◆ Seu objetivo ◆
Escreva a continuação do texto sobre a pesquisa da Fiocruz para aprimorar a vacina de febre amarela, começando logo após a última frase apresentada.

◆ Texto do exercício ◆
Objetivo de pesquisa inédita da Fiocruz do Recife é reduzir reações adversas que atingem até 5% dos vacinados. Pesquisadores da Fundação Oswaldo Cruz no Recife conseguiram melhorar a vacina de febre amarela durante testes em laboratório, aumentando ainda mais a segurança do produto, mas ainda não há garantia de financiamento para a continuidade do estudo, inédito no mundo, que demanda agora avaliações em primatas e humanos. Faltam cerca de R$ 6 milhões em investimentos. Por Fabiane Leite, do O Estado de S.Paulo, Quinta-Feira, 10 de Janeiro de 2008 | Versão Impressa

Segundo Ernesto Marques, do Departamento de Virologia e Terapia Experimental do Centro de Pesquisas Aggeu Magalhães, o trabalho , que tem financiamento de R$ 3,7 milhões do governo federal e do governo americano, visa a combater reações como febre, dores no corpo e dores de cabeça que atingem até 5% dos que tomam a vacina, além de diminuir o risco de casos muito mais raros de mortes após o uso do produto – alguns já foram registrados no Brasil e em outros países.

Registros salvos:

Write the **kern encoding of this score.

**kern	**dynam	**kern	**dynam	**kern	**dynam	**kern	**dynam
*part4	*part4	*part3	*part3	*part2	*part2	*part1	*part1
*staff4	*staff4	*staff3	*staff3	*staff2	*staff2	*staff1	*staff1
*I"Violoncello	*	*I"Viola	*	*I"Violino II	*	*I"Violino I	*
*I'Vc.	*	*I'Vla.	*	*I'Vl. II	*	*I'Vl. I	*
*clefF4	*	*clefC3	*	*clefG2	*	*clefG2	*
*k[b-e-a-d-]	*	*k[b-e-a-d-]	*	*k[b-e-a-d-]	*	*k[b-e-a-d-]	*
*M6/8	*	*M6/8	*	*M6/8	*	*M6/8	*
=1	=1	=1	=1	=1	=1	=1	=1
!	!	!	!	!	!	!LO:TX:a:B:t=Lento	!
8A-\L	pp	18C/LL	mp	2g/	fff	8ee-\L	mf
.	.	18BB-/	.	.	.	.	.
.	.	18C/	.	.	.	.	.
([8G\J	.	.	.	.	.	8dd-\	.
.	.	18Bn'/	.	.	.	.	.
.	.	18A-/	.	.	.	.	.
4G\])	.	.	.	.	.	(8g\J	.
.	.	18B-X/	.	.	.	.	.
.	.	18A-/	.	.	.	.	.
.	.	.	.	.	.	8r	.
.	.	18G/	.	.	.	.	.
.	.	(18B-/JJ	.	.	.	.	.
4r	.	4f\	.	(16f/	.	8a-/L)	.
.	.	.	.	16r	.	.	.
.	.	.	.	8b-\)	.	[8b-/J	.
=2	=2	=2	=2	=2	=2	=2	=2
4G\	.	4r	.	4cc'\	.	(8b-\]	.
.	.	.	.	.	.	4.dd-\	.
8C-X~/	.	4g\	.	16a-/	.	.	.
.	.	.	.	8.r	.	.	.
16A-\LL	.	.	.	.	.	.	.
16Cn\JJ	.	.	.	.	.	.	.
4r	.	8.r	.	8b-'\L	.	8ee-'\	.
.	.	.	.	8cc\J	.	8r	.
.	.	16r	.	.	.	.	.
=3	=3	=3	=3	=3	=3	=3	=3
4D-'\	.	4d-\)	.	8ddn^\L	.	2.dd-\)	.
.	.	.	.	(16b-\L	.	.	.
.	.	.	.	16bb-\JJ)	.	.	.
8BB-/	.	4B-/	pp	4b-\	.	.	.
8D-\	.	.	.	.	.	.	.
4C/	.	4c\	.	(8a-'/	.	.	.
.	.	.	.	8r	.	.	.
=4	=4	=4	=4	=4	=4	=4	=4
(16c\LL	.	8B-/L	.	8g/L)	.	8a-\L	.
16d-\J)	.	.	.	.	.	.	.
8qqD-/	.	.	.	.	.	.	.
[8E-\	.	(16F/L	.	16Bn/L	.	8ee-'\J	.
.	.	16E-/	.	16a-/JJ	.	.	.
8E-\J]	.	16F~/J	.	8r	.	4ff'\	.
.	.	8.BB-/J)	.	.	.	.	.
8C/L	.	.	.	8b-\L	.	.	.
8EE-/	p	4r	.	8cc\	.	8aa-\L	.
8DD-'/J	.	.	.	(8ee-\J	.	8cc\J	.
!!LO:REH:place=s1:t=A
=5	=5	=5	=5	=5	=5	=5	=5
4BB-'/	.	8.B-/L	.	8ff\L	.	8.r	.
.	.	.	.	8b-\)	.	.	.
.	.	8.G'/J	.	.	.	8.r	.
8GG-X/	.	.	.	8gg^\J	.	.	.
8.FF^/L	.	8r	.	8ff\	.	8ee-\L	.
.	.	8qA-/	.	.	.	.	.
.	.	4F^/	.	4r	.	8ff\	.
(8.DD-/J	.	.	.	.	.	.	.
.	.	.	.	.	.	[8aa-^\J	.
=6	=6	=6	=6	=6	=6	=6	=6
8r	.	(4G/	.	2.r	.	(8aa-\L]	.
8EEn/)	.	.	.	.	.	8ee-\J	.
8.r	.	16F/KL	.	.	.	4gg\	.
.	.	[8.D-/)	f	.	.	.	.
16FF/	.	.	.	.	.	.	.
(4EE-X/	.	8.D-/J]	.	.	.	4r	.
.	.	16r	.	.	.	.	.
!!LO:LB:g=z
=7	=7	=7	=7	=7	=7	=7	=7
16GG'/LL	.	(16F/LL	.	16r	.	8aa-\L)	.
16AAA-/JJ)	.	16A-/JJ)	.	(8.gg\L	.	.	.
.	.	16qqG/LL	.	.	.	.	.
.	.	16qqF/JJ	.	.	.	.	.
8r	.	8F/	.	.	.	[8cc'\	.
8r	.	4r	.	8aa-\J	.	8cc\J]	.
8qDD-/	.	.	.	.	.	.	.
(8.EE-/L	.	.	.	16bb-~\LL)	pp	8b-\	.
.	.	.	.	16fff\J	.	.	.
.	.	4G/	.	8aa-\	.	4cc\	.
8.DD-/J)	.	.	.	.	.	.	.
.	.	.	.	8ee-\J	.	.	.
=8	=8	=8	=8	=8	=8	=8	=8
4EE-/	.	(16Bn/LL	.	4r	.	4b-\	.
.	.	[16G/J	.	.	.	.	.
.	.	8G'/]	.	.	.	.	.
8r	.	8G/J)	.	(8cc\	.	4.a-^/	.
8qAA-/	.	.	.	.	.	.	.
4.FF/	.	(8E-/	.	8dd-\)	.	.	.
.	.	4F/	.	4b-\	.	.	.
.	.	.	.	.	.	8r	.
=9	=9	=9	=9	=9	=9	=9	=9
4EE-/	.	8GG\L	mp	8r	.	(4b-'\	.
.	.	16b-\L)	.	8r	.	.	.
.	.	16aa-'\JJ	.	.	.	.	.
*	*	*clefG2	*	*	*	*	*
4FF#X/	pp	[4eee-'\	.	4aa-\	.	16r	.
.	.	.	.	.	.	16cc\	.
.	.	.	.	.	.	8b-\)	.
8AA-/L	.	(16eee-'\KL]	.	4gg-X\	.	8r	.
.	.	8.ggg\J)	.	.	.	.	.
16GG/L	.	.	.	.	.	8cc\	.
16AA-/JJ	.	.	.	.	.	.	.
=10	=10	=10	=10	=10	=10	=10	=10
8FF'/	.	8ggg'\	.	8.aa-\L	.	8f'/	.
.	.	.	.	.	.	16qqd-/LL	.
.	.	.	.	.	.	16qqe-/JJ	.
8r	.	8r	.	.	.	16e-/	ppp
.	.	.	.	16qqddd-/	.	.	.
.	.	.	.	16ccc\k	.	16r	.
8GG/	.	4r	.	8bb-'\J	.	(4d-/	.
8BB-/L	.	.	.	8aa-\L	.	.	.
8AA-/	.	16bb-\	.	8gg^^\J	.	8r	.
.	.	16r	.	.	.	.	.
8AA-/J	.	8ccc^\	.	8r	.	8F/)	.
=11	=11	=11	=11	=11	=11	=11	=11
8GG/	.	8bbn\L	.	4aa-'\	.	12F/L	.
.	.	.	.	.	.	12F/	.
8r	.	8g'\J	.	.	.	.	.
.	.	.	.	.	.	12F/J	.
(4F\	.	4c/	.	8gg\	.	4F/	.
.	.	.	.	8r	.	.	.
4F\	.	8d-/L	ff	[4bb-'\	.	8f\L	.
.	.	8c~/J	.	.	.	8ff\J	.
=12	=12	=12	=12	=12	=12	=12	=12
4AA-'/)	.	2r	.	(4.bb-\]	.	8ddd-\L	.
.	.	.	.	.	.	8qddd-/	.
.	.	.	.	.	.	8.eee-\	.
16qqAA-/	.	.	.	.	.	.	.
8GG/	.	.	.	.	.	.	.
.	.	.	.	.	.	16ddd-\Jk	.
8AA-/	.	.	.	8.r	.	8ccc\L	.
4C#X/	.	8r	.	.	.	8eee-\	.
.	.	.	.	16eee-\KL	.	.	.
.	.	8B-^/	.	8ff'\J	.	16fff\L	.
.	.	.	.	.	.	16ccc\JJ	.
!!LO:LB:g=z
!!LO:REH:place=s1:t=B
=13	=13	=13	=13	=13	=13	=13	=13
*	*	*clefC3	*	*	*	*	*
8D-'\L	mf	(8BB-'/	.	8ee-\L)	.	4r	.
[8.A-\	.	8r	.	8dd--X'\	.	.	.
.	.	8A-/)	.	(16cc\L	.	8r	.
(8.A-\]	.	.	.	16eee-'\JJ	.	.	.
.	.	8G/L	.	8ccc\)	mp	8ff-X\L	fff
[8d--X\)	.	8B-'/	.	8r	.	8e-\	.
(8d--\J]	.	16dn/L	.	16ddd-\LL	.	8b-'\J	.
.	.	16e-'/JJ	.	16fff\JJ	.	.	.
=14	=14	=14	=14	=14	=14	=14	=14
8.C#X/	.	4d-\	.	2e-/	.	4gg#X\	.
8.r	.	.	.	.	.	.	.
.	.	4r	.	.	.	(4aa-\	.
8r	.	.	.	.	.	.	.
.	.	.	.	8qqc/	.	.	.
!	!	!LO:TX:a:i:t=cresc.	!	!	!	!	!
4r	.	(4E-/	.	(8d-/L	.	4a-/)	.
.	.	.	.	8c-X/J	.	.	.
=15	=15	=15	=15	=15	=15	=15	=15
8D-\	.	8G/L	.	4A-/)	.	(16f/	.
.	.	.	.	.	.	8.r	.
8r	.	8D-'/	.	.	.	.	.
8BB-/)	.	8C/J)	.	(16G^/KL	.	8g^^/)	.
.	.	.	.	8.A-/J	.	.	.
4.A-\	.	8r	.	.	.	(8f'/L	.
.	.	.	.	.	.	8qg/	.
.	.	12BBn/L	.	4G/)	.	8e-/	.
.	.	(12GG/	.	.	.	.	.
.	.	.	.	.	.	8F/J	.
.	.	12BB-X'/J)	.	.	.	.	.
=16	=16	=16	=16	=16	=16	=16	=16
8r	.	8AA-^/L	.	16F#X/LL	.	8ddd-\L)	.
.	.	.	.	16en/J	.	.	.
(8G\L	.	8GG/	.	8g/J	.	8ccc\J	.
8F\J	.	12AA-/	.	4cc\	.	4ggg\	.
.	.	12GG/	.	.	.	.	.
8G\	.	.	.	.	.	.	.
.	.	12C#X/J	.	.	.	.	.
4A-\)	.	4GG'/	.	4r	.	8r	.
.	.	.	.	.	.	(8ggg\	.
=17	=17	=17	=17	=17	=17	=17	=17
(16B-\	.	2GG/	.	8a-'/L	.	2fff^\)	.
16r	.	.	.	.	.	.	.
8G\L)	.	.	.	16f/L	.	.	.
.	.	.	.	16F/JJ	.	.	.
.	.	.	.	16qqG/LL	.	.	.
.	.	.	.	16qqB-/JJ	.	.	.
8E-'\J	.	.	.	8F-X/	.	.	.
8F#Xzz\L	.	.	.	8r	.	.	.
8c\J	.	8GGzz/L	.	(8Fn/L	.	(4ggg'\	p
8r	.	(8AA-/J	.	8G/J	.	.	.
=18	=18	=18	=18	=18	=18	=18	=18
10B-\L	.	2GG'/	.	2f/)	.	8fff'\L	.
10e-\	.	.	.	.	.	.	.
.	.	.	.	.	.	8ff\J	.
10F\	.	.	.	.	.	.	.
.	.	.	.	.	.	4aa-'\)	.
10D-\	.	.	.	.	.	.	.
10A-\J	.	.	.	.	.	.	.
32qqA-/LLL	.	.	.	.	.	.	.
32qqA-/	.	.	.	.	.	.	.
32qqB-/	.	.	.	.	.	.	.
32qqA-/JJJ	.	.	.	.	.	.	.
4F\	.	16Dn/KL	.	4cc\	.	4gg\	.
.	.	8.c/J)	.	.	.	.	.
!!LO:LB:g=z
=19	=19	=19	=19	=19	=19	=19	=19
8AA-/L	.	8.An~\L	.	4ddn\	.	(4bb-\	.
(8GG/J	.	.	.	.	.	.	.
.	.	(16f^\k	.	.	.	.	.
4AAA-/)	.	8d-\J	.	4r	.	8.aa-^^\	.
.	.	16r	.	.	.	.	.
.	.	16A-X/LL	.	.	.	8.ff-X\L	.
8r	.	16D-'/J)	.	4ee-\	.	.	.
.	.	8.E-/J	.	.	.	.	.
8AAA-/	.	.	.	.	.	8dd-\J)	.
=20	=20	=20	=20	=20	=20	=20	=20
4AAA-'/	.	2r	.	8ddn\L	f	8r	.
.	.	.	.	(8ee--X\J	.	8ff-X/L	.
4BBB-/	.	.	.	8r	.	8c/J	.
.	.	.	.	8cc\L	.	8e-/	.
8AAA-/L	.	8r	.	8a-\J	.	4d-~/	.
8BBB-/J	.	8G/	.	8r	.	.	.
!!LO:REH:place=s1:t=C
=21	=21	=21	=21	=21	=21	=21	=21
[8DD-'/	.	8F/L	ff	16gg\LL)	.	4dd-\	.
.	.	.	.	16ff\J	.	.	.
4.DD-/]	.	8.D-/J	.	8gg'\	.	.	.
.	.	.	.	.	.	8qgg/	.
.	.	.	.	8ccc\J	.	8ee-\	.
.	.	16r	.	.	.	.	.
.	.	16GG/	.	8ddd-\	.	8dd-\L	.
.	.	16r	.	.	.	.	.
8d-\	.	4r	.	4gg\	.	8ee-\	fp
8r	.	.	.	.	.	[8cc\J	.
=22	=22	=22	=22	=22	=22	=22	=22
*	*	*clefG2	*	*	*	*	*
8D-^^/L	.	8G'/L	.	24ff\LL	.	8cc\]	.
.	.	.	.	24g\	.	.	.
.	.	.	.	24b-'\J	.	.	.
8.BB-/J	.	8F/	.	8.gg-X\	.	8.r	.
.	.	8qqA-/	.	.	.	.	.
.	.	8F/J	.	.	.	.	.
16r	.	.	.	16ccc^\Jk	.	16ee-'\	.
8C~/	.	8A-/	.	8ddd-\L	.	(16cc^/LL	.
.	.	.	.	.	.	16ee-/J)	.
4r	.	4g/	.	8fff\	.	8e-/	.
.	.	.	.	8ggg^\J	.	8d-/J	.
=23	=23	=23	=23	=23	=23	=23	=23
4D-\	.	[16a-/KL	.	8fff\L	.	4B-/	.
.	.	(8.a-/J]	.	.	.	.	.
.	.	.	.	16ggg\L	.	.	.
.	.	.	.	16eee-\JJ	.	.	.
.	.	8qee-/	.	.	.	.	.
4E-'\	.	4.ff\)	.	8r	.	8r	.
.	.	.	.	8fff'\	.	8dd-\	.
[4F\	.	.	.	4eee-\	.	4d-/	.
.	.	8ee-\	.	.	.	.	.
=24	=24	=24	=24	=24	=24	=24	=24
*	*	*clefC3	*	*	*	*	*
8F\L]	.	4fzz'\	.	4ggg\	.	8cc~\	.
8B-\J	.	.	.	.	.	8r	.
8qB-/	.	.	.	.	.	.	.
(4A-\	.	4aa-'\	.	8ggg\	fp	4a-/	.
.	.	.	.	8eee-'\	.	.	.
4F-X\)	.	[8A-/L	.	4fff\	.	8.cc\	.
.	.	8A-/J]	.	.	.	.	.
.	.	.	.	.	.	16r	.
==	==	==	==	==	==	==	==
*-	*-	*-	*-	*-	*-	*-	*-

◆ Resposta escrita ◆
Os cientistas deixam claro, no entanto, que a vacina atual ainda é considerada extremamente segura e seus benefícios são maiores do que os riscos. O produto, fabricado pela Fiocruz, é pré-qualificado pela Organização Mundial da Saúde (OMS), o que é uma referência para fabricantes. “Estamos tentando melhorar o que já é bom”, afirmou Rafael Dhalia, também pesquisador do centro. O grupo, que trabalha em parceria com a Universidade Johns Hopkins, dos EUA, elabora uma vacina a partir de uma seqüência de DNA do vírus da febre amarela sem o uso de ovos para o seu desenvolvimento. A vacina atual, cuja maneira de fabricar é a mesma desde 1937, a despeito de algumas melhorias, utiliza vírus vivo e atenuado, cultivado em ovos de galinha. Isso faz com que o produto seja vetado para alérgicos a ovos.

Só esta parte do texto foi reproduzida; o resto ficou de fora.